Christmas is a time of joy and celebration — that is, if you live in North America.

As we celebrate the season of lights with friends and family, enjoying an array of traditions both religious and secular, Canadians should pause and think about those around the world who would like to celebrate Christmas, but cannot.

Christians remain the most persecuted religious group on the planet, and heart-breaking stories of violence and hostility occur on a regular basis, across the Middle East but also in places, such as Pakistan, China and even Europe.

In the Middle East, the birthplace of Christ and the biblical homeland for Christians, Islamist warlords, jihadist extremists and majority Muslim populations have engaged in violence, intimidation, ethnic cleansing and genocide for decades.

They’ve all but wiped out the region’s diverse Christian populations.

As a result, Christians from Egypt to Iran and Turkey to Yemen are fleeing and disappearing in record numbers. Following the first world war, it’s estimated that about one in five people in the Middle East were Christian. Today, it’s less than 4%.

In once tolerant and diverse countries, such as Turkey and Iran, Christian populations simply no longer exist. Iraq’s once vibrant Christian population fell from 1.4 million in 2003, to less than 200,000 today.

In Europe, home of the world’s most beautiful cathedrals and the birthplace to many of our Christmas traditions, Christians are suddenly feeling under attack.

In recent years, ISIS has targeted and waged deadly attacks at Europe’s iconic Christmas markets.

On Dec. 19, 2016, an ISIS agent deliberately drove a large truck through the market at the Kaiser Wilhelm Memorial Church in Berlin, killing 12 innocent people and injuring 56 more. He was a failed asylum seeker from Tunisia who worked with ISIS to wage his cowardly act of war.

On Dec. 11, 2018, an Islamist gunman opened fire at the Christmas market in Strasbourg, France while shouting “Allahu Akbar.” He killed five people and left 12 more wounded.

The terrorist gunman was known to security officials in Europe, and yet, he was able to carry out his gruesome attack against unsuspected Christians in Europe’s capital.

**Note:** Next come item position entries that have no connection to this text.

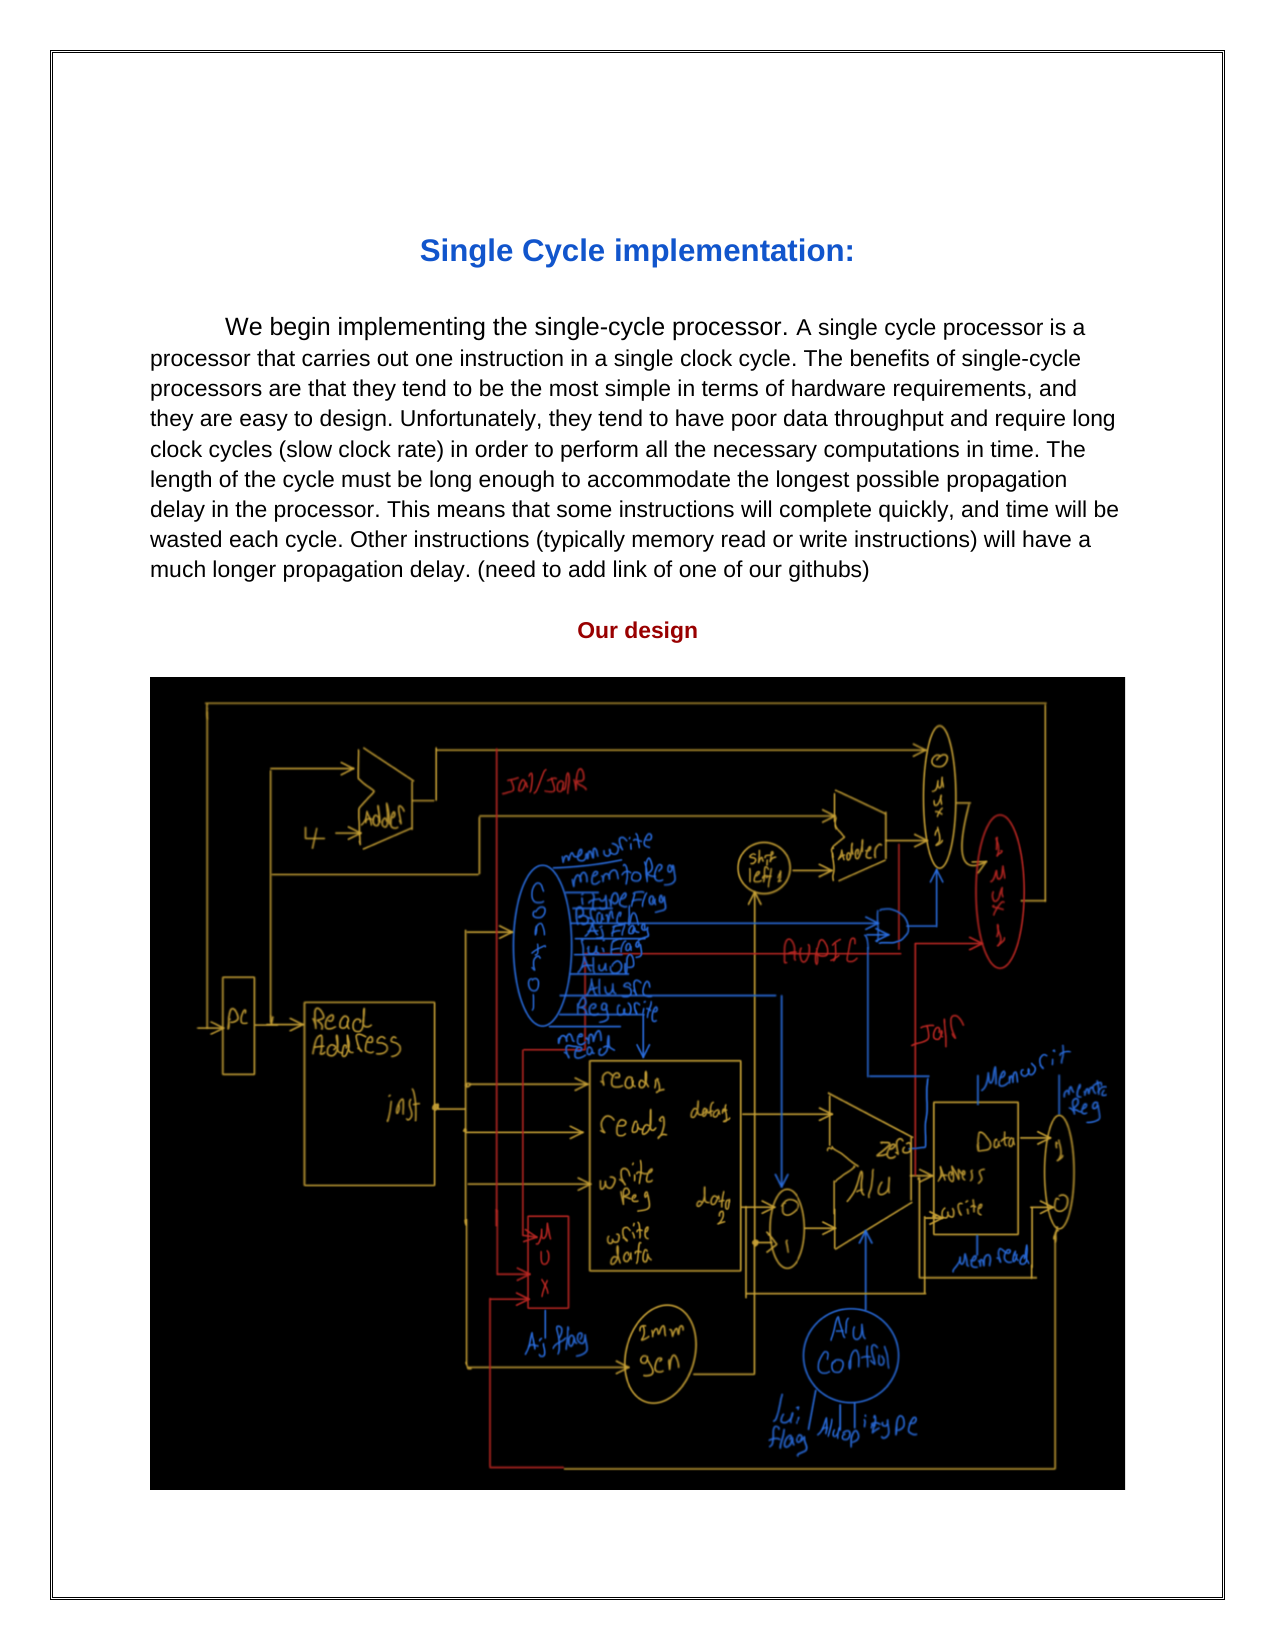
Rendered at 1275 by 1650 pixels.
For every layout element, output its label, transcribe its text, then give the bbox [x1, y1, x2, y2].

text We begin implementing the single-cycle processor. A single cycle processor is a processor that carries out one instruction in a single clock cycle. The benefits of single-cycle processors are that they tend to be the most simple in terms of hardware requirements, and they are easy to design. Unfortunately, they tend to have poor data throughput and require long clock cycles (slow clock rate) in order to perform all the necessary computations in time. The length of the cycle must be long enough to accommodate the longest possible propagation delay in the processor. This means that some instructions will complete quickly, and time will be wasted each cycle. Other instructions (typically memory read or write instructions) will have a much longer propagation delay. (need to add link of one of our githubs) [150, 312, 1125, 583]
text Our design [150, 617, 1125, 643]
picture [150, 677, 1125, 1490]
text Single Cycle implementation: [150, 232, 1125, 268]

ISIS has made repeated calls for attacks against Europe’s Christmas markets. In response, many of these beautiful and historic markets have erected airport-style security and market-goers remain tense and afraid, many deciding to simply stay at home.

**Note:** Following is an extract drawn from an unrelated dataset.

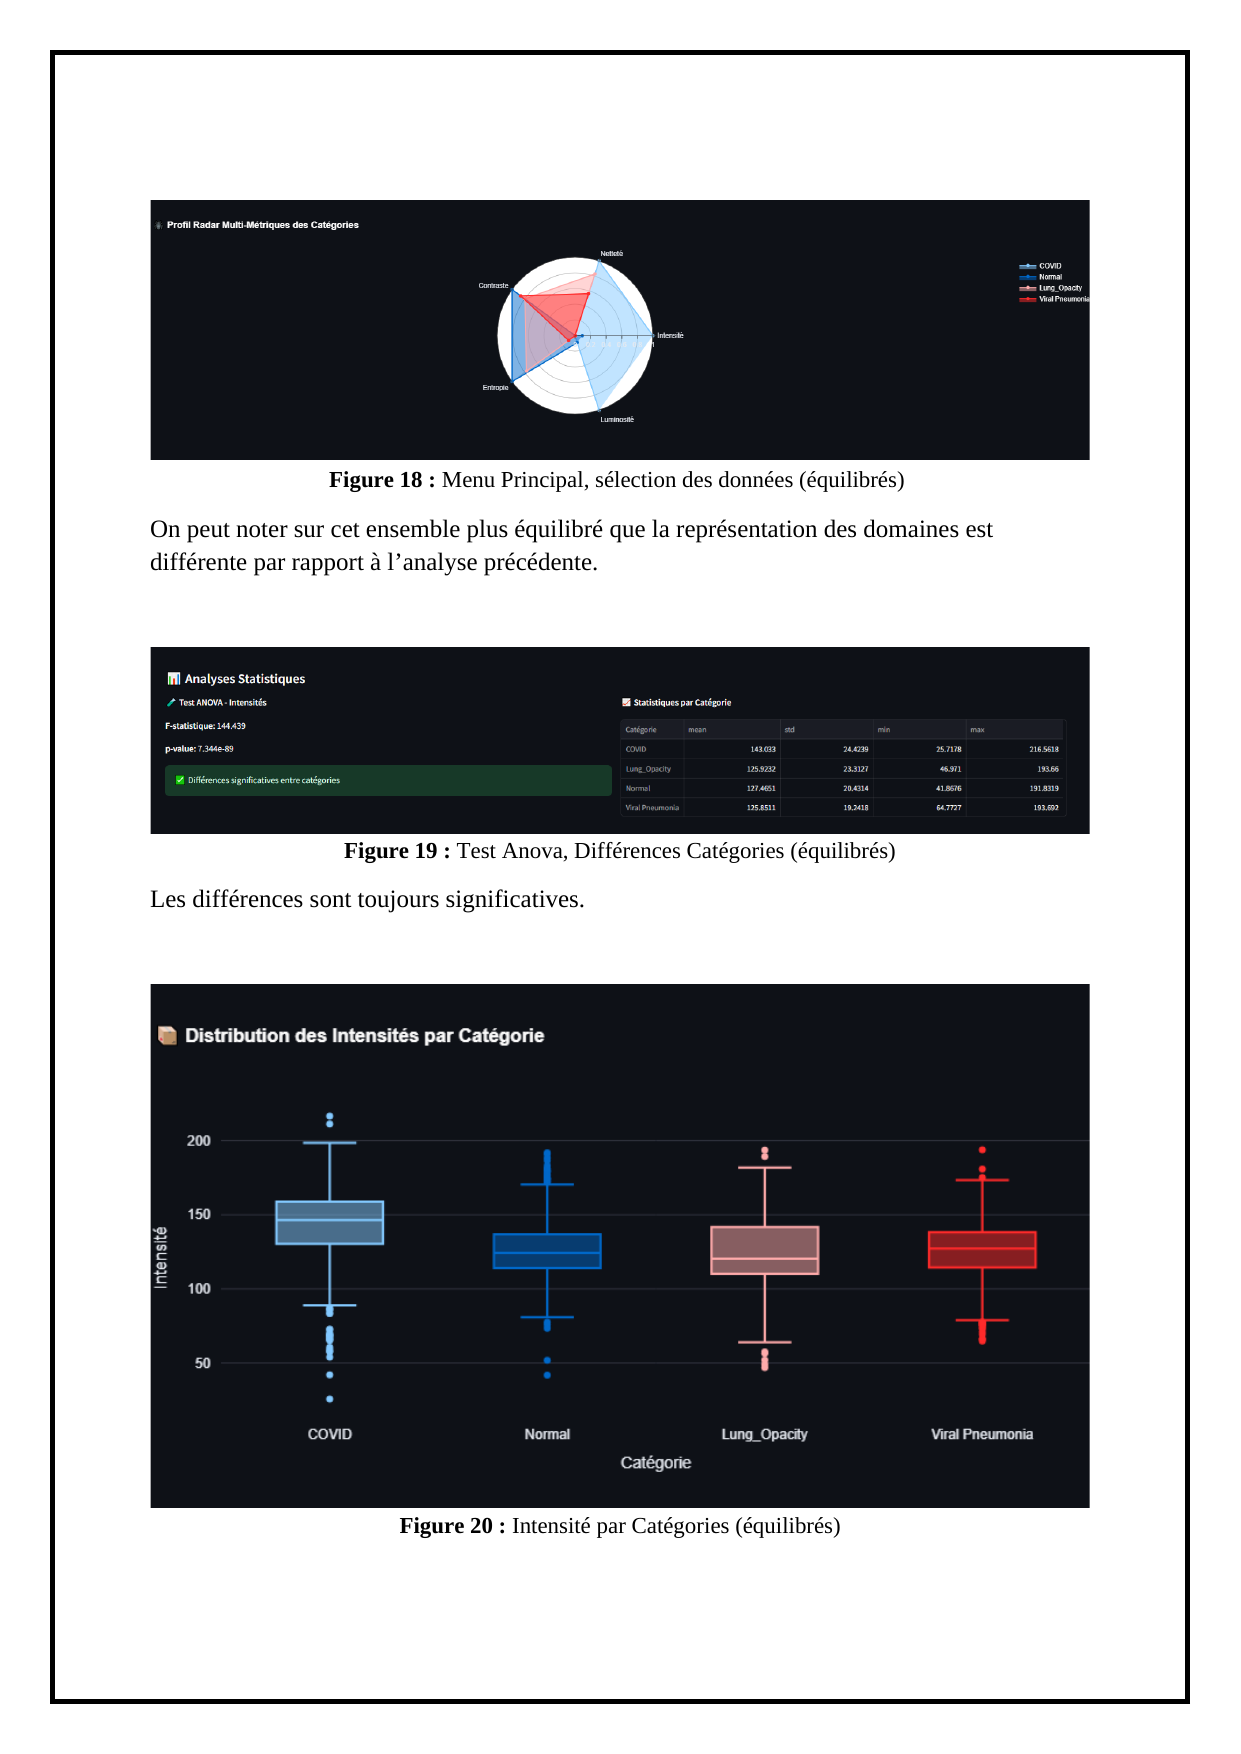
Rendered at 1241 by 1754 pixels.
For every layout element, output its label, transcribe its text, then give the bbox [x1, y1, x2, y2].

In South Asia, particularly in Pakistan, dispersed Christian populations face unimaginable threats and intimidation by local theocratic zealots.

Take the case of Asia Bibi, which I’ve written about before. Bibi is a poor Christian villager who was attacked by a mob and pressured to convert to Islam. She refused and, as a result, was charged, convicted and given a death sentence under the country’s regressive blasphemy laws.

Bibi’s case was recently overturned but the Pakistani government refuses to let her leave the country. Legions of angry Islamist men protested her acquittal and demanded that she be killed.

Her safety remains in jeopardy, and this Christmas, Bibi and her family will observe the holiday in hiding.

In China, the communist government has not only banned many churches and cracked down on Christians talking about their faith, some cities have also banned displays that could be construed as celebrating Christmas. No Christmas trees, no decorations, no songs, no lights.

In North America, we take freedom of religion for granted. This Christmas, we should commit to defending Christians around the world who cannot defend themselves.